"MacLean, Alistair - Santorini" - читать интересную книгу автора (Maclean Alistair)


'Disintegrate or dive?' Grierson said. 'Daft question. We'll know all too soon.'

Van Gelder joined them. 'I make it eighty fathoms here, sir. Sonar says seventy. They're probably right. Doesn't matter, it's shallowing anyway.'

Talbot nodded and said nothing. Nobody said anything, nobody felt like saying anything. The plane, or the source of the dense column of smoke, was now less than a hundred feet above the water. Suddenly, the source of the smoke and flame dipped and then was abruptly extinguished. Even then they failed to catch a glimpse of the plane, it had been immediately engulfed in a fifty-foot-high curtain of water and spray. There was no sound of impact and certainly no disintegration for when the water and the spray cleared away there was only the empty sea and curiously small waves, little more than ripples, radiating outwards from the point of impact.

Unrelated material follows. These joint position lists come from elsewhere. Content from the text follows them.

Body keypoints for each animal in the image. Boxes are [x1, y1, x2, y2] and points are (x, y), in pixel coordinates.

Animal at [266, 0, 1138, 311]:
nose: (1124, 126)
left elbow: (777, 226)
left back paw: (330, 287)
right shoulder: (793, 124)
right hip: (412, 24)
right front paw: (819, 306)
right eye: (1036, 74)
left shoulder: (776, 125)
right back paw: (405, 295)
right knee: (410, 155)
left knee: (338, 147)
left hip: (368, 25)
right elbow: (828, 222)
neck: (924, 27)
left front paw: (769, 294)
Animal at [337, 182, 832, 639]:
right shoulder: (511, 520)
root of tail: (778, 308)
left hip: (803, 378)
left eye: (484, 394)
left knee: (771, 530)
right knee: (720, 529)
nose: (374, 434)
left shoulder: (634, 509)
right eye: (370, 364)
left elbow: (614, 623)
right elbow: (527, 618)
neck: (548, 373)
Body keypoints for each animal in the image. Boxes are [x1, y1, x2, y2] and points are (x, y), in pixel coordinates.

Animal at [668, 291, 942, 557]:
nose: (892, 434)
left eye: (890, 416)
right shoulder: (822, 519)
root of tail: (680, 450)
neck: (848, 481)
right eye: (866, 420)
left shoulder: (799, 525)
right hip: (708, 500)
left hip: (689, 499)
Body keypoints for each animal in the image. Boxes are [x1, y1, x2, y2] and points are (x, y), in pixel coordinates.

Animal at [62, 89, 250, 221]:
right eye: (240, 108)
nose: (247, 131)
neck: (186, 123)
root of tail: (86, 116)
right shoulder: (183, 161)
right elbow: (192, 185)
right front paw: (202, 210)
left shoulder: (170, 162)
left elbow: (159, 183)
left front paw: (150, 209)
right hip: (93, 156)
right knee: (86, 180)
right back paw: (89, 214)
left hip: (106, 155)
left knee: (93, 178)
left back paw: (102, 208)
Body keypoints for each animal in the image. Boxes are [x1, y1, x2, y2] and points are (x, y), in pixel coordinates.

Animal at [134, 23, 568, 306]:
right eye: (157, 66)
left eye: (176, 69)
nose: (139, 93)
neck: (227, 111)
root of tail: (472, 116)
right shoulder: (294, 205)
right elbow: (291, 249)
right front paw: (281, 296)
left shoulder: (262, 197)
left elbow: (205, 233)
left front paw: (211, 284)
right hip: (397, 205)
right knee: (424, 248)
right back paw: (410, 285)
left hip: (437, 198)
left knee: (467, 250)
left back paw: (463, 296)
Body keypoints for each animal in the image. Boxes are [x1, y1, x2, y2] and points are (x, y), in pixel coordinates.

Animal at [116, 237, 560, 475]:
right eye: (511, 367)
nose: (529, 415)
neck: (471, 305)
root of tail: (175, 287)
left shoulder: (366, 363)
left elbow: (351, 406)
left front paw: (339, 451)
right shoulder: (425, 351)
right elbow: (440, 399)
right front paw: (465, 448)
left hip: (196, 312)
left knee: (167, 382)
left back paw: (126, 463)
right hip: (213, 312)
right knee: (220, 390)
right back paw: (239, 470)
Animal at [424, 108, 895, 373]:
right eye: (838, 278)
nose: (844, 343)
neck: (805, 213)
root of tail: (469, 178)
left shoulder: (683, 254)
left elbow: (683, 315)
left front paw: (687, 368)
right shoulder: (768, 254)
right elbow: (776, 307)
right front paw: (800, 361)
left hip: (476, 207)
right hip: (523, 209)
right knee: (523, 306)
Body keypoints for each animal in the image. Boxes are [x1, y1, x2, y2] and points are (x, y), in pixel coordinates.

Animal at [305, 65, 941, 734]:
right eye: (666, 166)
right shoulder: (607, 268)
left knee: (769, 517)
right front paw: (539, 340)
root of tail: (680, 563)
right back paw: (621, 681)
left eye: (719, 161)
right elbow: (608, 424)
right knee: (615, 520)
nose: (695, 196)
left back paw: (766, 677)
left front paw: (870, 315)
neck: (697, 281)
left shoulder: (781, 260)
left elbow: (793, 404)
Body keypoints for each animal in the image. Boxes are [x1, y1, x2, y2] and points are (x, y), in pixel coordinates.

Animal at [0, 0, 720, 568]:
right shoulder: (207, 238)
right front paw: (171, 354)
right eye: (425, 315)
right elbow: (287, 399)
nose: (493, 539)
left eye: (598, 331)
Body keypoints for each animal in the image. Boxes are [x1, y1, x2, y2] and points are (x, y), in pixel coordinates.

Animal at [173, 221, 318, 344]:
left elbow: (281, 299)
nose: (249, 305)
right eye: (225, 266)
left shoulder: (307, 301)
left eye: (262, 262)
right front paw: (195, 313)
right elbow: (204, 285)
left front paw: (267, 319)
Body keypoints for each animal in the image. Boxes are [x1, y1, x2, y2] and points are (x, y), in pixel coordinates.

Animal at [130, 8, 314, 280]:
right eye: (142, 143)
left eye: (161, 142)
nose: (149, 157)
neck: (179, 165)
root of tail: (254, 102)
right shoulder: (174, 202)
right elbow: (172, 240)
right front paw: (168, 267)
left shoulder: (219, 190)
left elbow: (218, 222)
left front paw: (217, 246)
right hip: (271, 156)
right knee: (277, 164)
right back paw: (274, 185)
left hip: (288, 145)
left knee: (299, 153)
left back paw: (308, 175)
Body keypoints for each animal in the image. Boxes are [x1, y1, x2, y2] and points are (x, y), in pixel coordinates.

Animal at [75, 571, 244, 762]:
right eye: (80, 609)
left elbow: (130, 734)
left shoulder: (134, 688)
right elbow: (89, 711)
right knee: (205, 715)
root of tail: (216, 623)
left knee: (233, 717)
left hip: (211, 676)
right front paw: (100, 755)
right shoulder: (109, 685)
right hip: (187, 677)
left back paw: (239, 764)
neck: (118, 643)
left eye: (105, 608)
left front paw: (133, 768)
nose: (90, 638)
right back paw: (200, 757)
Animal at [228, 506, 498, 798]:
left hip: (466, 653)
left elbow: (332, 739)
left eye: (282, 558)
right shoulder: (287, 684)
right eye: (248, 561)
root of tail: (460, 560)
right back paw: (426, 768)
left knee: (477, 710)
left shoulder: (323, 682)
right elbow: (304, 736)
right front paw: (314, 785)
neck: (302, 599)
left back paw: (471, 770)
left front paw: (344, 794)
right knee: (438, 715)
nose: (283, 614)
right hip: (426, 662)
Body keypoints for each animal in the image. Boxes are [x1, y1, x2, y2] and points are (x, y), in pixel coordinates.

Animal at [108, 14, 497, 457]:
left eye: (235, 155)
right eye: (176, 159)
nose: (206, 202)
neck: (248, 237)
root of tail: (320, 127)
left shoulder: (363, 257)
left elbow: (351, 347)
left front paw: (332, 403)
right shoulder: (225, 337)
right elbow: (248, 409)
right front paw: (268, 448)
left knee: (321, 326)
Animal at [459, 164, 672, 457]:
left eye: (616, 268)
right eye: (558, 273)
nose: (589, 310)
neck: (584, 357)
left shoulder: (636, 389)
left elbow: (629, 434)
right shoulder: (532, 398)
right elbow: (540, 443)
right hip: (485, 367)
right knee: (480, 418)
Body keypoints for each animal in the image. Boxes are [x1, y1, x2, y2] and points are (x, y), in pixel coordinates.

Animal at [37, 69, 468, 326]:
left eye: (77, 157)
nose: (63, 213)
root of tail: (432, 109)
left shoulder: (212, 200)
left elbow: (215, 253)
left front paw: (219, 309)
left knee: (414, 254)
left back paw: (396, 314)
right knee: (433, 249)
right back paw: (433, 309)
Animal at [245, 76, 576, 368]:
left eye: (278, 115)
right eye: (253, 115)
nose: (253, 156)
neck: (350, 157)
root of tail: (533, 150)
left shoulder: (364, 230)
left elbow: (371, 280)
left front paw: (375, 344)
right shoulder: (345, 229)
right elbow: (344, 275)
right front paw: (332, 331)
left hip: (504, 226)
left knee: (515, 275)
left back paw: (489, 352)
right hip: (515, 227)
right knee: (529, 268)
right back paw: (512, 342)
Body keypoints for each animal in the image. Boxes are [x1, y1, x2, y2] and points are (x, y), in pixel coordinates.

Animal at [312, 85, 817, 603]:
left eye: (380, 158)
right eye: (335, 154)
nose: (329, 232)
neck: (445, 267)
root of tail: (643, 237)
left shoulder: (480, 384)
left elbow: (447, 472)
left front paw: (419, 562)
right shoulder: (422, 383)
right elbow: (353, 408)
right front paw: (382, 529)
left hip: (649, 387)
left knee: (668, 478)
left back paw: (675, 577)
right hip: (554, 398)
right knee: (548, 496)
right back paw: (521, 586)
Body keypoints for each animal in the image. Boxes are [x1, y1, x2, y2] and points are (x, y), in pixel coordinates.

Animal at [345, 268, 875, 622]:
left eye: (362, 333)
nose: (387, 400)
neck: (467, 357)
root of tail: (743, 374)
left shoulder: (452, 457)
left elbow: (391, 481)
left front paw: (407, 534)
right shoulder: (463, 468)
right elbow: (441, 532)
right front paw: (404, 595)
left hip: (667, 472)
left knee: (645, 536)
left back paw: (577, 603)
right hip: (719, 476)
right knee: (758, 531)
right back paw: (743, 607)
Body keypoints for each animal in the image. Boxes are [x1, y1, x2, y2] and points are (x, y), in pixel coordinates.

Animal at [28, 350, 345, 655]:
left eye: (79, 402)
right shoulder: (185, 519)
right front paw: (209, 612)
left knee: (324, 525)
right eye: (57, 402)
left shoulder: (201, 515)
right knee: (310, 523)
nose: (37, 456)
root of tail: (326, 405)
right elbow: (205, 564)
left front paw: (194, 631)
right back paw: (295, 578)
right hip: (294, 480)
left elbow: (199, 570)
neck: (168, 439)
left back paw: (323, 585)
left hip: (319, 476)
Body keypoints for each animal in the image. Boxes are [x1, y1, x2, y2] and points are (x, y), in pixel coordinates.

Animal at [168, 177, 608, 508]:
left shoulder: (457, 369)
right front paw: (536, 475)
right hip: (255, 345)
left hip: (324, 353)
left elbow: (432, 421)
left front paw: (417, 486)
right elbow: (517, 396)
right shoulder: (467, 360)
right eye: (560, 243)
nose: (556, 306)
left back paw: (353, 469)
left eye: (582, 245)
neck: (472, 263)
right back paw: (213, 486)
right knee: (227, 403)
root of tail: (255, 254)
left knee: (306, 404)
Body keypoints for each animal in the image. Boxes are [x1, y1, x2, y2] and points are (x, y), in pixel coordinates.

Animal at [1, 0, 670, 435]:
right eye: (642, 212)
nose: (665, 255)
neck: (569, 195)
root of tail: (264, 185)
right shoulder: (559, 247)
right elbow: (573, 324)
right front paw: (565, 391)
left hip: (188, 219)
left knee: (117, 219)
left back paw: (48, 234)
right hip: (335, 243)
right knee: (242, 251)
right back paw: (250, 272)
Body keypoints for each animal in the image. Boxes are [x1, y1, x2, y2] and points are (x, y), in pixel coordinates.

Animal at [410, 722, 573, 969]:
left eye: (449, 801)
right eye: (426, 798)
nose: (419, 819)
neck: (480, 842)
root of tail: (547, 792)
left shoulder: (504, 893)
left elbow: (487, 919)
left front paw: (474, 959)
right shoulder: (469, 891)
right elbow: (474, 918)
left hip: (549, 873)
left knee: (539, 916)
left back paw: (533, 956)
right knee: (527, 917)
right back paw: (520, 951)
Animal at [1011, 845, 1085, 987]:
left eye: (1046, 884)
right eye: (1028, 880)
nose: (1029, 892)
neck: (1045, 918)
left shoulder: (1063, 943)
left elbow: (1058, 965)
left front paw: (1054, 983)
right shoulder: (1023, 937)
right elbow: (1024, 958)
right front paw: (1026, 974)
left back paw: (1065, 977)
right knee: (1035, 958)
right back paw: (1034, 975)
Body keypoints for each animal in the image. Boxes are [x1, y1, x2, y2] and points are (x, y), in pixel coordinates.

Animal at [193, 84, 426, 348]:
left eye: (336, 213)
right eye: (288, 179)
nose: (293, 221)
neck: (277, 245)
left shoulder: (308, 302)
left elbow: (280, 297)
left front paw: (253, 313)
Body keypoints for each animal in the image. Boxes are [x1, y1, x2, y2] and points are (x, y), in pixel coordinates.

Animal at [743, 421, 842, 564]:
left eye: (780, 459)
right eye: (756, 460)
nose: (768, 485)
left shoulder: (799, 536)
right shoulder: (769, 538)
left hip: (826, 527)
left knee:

Talbot touched Cousteau on the arm. 'Your cue, Henri. How's the whaler's radio?'

'Tested yesterday, sir. Okay.'

'If you find anything, anybody, let us know. I have a feeling you won't need that radio. When we stop, lower away then keep circling around. We should be back in half an hour or so.' Cousteau left and Talbot turned to Van Gelder. 'When we stop, tell sonar I want the exact depth.'

Five minutes later the whaler was in the water and moving away from the side of Ae. Ariadne. Talbot rang for full power and headed east.

Van Gelder hung up a phone. 'Thirty fathoms, sonar says. Give or take a fathom.'

'Thanks. Doctor?'

'Hundred and eighty feet,' Grierson said. 'I don't even have to rub my chin over that one. The answer is no. Even if anyone could escape from the fuselage - which I think would be impossible in the first place - they'd die soon after surfacing. Diver's bends. Burst lungs. They wouldn't know that they'd have to breathe out all the way up. A trained, fit submariner, possibly with breathing apparatus, might do it. There would be no fit, trained submariners aboard that plane. Question's academic, anyway. I agree with you, Captain. The only men aboard that plane are dead men.'

Talbot nodded and reached for a phone.

'Myers? Signal to General Carson. Unidentified four-engined plane crashed in sea two miles south of Cape Akrotiri, Thera Island. 1415 hours. Impossible to determine whether military or civilian. First located altitude 43,000 feet. Apparent cause internal explosion. No further details available at present. No NATO planes reported in vicinity. Have you any information? Sylvester. Send Code B.'

'Wilco, sir. Where do I send it?'

'Rome. Wherever he is he'll have it two minutes later.'

Grierson said: 'Well, yes, if anyone knows he should.' Carson was the C-in-C Southern European NATO. He lifted his binoculars and looked at the vertical column of smoke, now no more than four miles to the east. 'A yacht, as you say, and making quite a bonfire. If there's anyone still aboard, they're going to be very warm indeed. Are you going alongside, Captain?'

'Alongside.' Talbot looked at Denholm. 'What's your estimate of the value of the electronic gear we have aboard?'

'Twenty million. Maybe twenty-five. A lot, anyway.'

'There's your answer, Doctor. That thing's gone bang once already. It can go bang once again. I am not going alongside. You are. In the launch. That's expendable. The Ariadne's not.'

'Well, thank you very much. And what intrepid soul -- '

'I'm sure Number One here will be delighted to ferry you across.'

'Ah. Number One, have your men wear overalls, gloves and flash-masks. Injuries from burning diesel can be very unpleasant indeed. And you. I go to prepare myself for self-immolation.'

'And don't forget your lifebelts.'

Grierson didn't deign to answer.

They had halved the remaining distance to the burning yacht when Talbot got through to the radio-room again.